Nope, that's not exactly a good sounding plan.

We'll run toaster and fix all modules that require fixing (or create
appropriate issues if fixing something turns out to be too hard). This is
exactly what I did for Grammar.parse change before the previous release (even
though we reverted it anyway). And this is what I'm planning to do for this
change also.

You are 100% right about the change, but flipping the ecosystem upside down is
not exactly a good strategy even if you're right.

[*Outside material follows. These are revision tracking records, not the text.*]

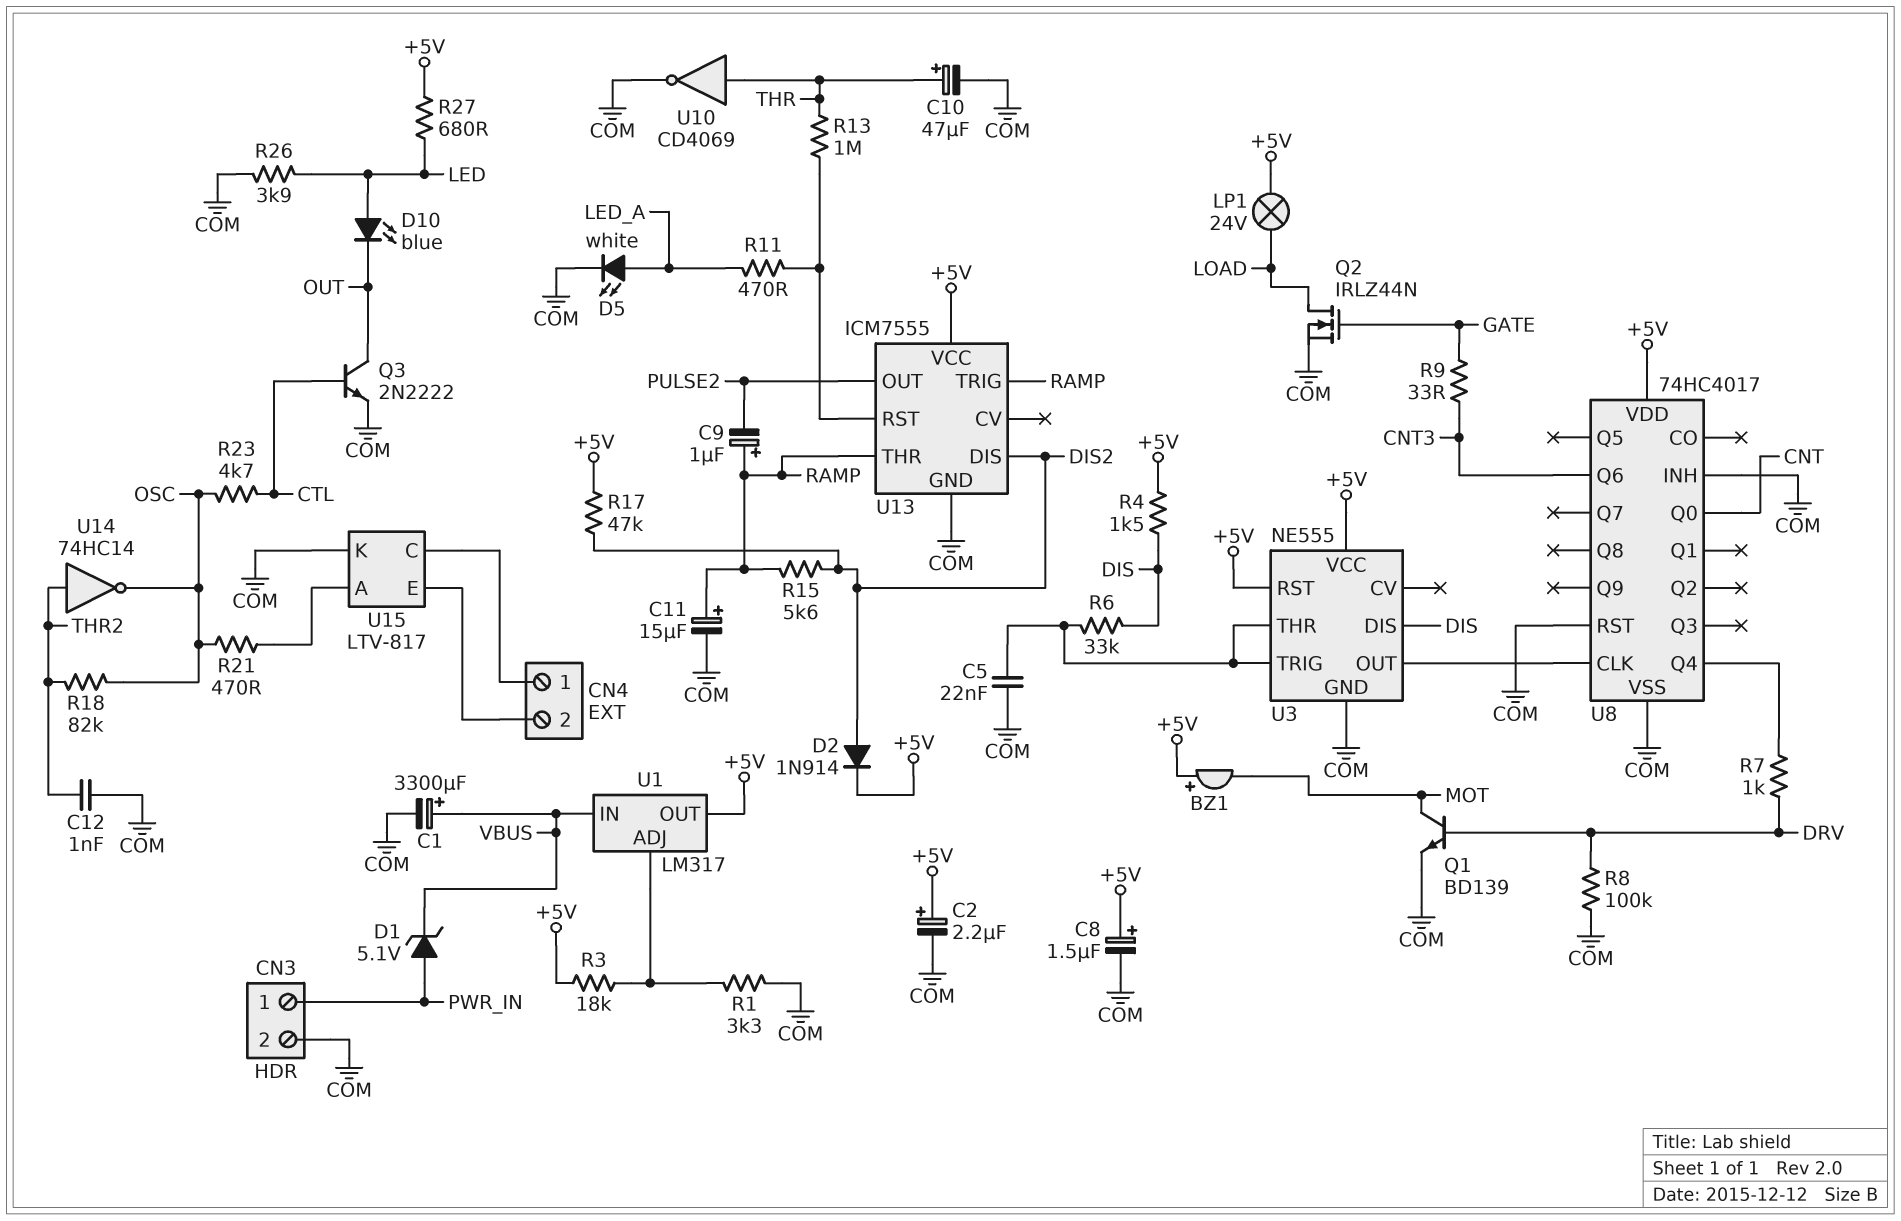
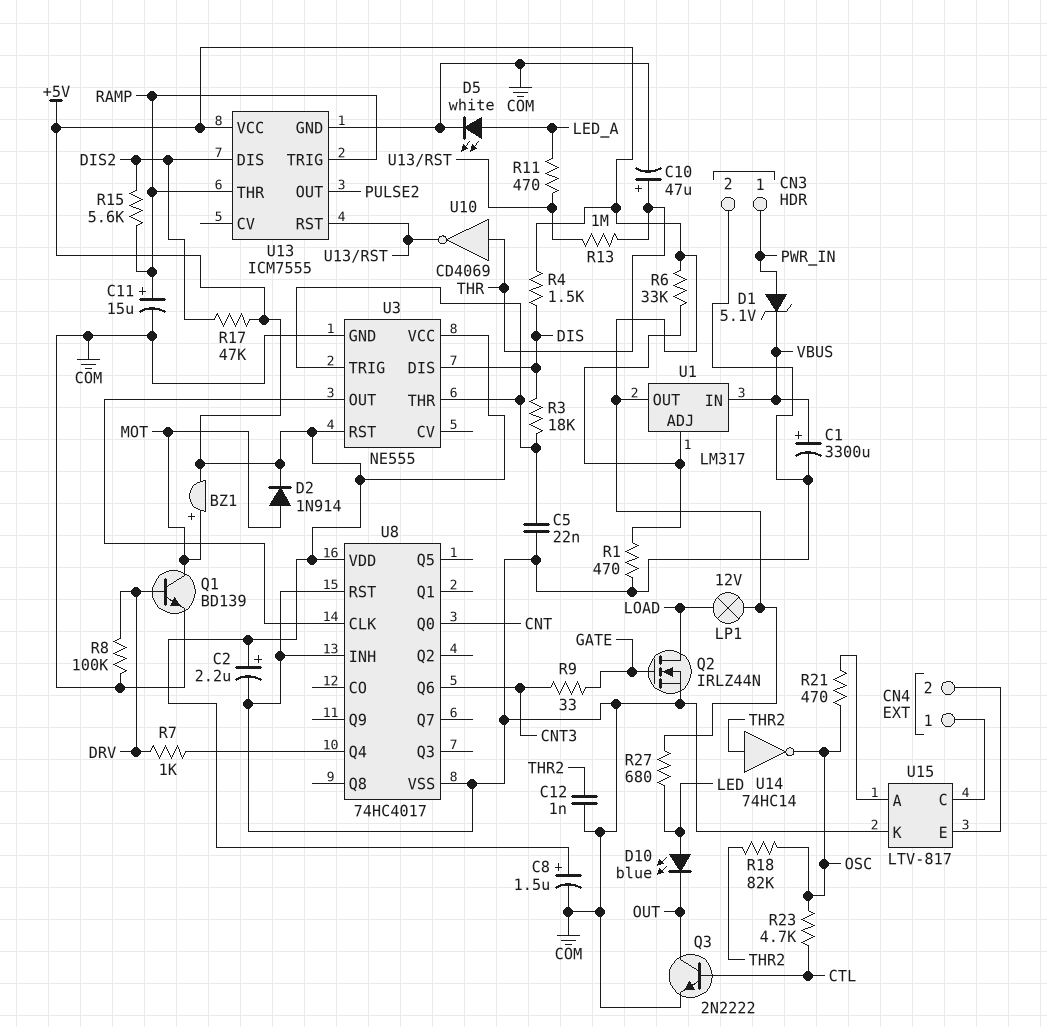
BZ1: buzzer (plus +5V, minus MOT) -> buzzer (plus MOT, minus +5V)
C9: 1uF (plus RAMP, minus PULSE2) -> none
D2: diode 1N914 (A DIS2, K +5V) -> diode 1N914 (A MOT, K +5V)
LP1: lamp 24V (+5V, LOAD) -> lamp 12V (+5V, LOAD)
R1: 3.3k (COM, U1/ADJ) -> 470 (COM, U1/ADJ)
R3: 18k (+5V, U1/ADJ) -> 18k (DIS, U3/THR)
R6: 33k (DIS, U3/THR) -> 33k (+5V, U1/ADJ)
R26: 3.9k (COM, LED) -> none
U10: NOT CD4069 (in THR, out COM) -> NOT CD4069 (in THR, out U13/RST)

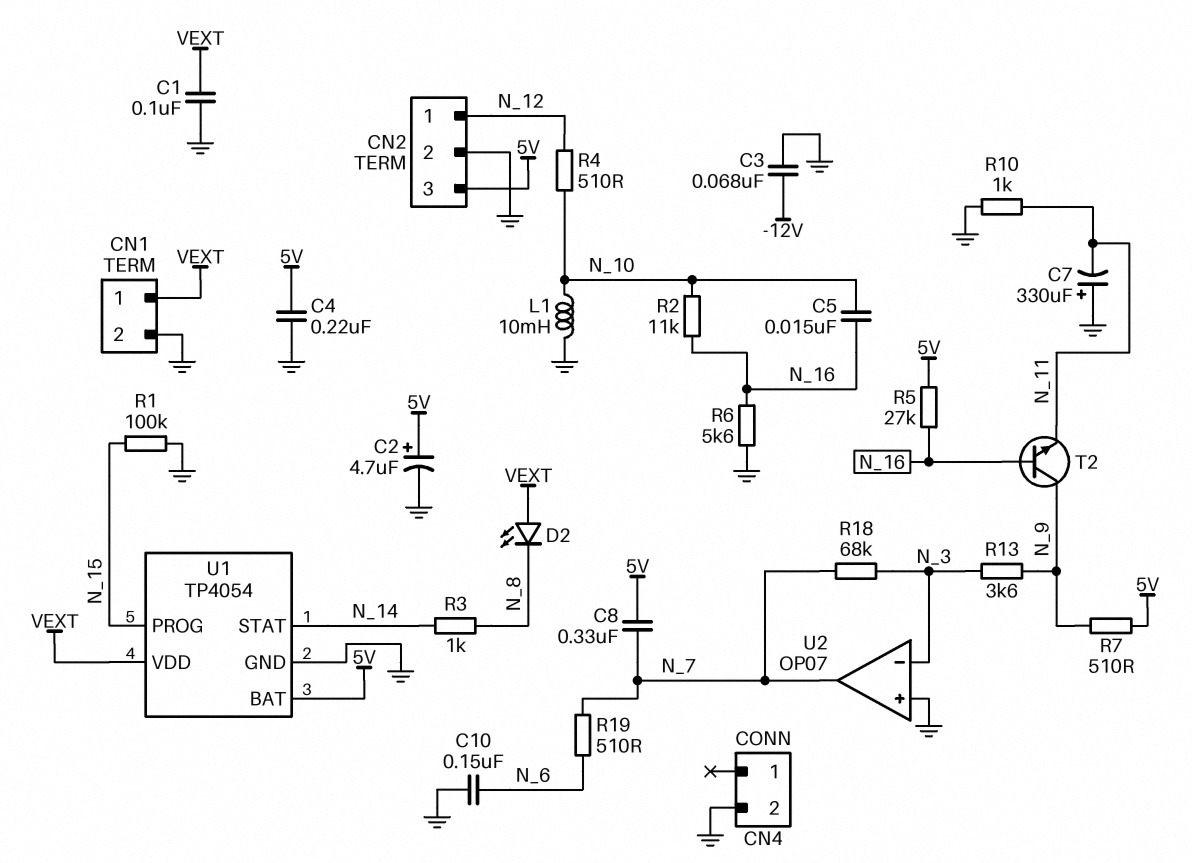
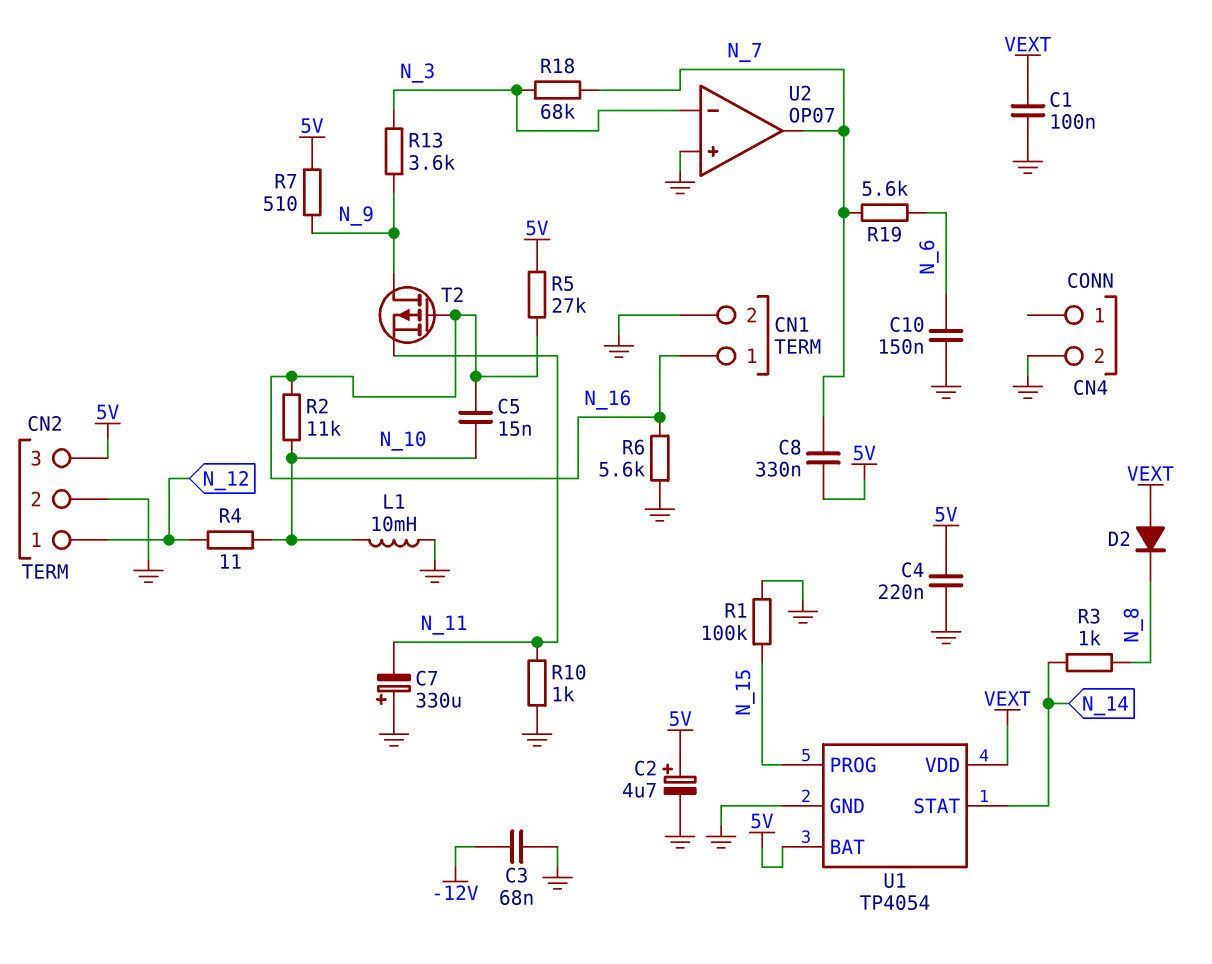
CN1 pin 1: VEXT -> N_16
D2: LED (A VEXT, K N_8) -> diode (A VEXT, K N_8)
R4: 510 (N_10, N_12) -> 11 (N_10, N_12)
R19: 510 (N_6, N_7) -> 5.6k (N_6, N_7)
T2: NPN (B N_16, C N_9, E N_11) -> PMOS (G N_16, D N_9, S N_11)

On 2017-09-05 09:11:19, allber...@gmail.com wrote:
> On Tue, Sep 5, 2017 at 5:40 AM, jn...@jnthn.net via RT <
> perl6-bugs-follo...@perl.org> wrote:
>
> > Failing to close output handles has been clearly documented (and yes,
> > documented well before the recent buffering change) as something that can
> > cause data loss. Default output buffering just makes it quite a lot more
> > likely to show up.
> >
> > While there will be some ecosystem fallout like this, unfortunately I
> > don't think it's avoidable. If we whip out the patch that turns output
> > buffering on by default for non-TTYs for this release, then when will we
> > include it? The longer we leave it, the more painful it will be, because
> > more code will be written that is careless with handles.
> >
> > I don't think "leave it off by default" is a good option either, otherwise
> > we get to spend the next decade hearing "Perl 6 I/O is slow" because it'd
> > be one of the only languages that doesn't buffer its output without an
> > explicit flag being passed to enable that (which nearly nobody doing quick
> > benchmarks will know to use).
> >
>
> Are we missing something to flush/close handles at exit? Leaving it to a GC
> that may not finalize before exit is not really an option.